The amount of network calls could be reduced by around up to 50%, however the unpredictability still remains, based on what the user prompts and what the LLM instructions are.
The proposed solution
Considering the reduced complexity for customers around installation and the reduced latency/networking overhead, the proposed solution is to:
-
map internal functions as tools for the AI agent,
-
have web call wanda as an external service (like we do with Prometheus, for instance) to map Wanda APIs as tools for the AI agent
-
keep the MCP server as a tools provider for external APIs and Wanda APIs.

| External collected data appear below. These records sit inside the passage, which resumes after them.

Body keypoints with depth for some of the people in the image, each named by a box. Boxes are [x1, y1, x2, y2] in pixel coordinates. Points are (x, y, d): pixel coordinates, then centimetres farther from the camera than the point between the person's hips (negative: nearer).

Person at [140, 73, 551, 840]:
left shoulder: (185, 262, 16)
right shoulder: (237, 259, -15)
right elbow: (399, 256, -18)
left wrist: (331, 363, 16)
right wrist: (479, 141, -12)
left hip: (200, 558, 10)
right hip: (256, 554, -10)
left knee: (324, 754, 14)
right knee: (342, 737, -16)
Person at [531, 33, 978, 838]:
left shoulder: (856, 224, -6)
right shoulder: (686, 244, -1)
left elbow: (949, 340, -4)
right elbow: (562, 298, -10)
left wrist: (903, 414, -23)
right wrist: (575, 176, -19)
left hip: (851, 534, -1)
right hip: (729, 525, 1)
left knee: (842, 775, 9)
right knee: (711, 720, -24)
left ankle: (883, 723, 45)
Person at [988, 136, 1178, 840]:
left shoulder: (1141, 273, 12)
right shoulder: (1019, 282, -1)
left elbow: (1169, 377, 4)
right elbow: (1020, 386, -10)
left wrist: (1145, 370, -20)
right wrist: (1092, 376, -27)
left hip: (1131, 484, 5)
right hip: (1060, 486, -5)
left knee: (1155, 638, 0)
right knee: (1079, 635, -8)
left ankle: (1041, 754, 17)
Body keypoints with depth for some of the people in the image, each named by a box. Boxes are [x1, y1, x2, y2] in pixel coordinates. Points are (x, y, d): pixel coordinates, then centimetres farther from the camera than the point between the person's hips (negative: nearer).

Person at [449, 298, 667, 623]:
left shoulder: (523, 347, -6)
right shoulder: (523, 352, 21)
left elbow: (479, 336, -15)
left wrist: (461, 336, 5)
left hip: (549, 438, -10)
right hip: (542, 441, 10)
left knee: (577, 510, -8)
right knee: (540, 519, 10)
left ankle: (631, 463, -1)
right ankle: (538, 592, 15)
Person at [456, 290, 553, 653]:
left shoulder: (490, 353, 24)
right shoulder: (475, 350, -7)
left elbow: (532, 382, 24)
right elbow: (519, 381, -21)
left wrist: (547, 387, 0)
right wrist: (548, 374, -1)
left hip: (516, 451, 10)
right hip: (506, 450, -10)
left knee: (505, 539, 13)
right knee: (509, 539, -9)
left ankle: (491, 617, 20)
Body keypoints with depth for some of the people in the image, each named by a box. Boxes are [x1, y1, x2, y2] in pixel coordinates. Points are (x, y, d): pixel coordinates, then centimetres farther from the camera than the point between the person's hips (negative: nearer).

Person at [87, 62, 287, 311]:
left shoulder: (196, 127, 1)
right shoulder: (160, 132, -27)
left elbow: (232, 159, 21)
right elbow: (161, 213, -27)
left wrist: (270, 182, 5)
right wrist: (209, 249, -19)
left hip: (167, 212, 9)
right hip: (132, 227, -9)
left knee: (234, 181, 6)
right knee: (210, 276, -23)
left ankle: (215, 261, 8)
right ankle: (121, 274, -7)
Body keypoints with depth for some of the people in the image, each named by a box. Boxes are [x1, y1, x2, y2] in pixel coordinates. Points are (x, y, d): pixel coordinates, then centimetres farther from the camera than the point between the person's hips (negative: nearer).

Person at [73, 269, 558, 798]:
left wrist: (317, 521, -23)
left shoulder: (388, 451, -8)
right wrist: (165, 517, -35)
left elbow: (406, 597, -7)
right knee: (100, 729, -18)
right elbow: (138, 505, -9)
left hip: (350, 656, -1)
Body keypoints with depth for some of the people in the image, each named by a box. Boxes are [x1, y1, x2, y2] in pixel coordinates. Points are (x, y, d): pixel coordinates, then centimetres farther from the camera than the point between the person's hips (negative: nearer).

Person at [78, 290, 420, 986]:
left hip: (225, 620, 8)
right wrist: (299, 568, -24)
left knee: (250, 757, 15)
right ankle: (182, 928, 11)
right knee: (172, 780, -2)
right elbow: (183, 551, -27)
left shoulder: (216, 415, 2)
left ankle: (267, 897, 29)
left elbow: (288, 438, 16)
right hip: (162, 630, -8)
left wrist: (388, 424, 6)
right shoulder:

This means we need to find ways to reduce and mitigate repetition of the code already wired in the controllers and expose it as tools for the AI agent.
Summary
The proposed design for the AI assistant chatbox is to:
-
implement it natively within Trento Web leveraging an Elixir-based implementation of the LangChain framework for the agentic capabilities
-
using WebSockets for real-time communication between the UI and the agent
-
adopt the AG-UI protocol for the semantics of the communication between the UI and the agent, limited to our needs and use cases at the moment
-
use Assistant-UI components for the UI implementation
-
map internal functions as tools for the AI agent, call Wanda as an external service to map
Unresolved questions
-
RAG integration is out of scope for this RFC. Even though there has been some degree of exploration (arcana lib especially) it is deferred to a later stage.
-
Details about the actual implementation of the agent, such as AI onboarding, the system prompt, the tools to be used, the MCP integration, the way to leverage UI context, etc. are out of scope for this RFC and will be defined as we iterate on the implementation.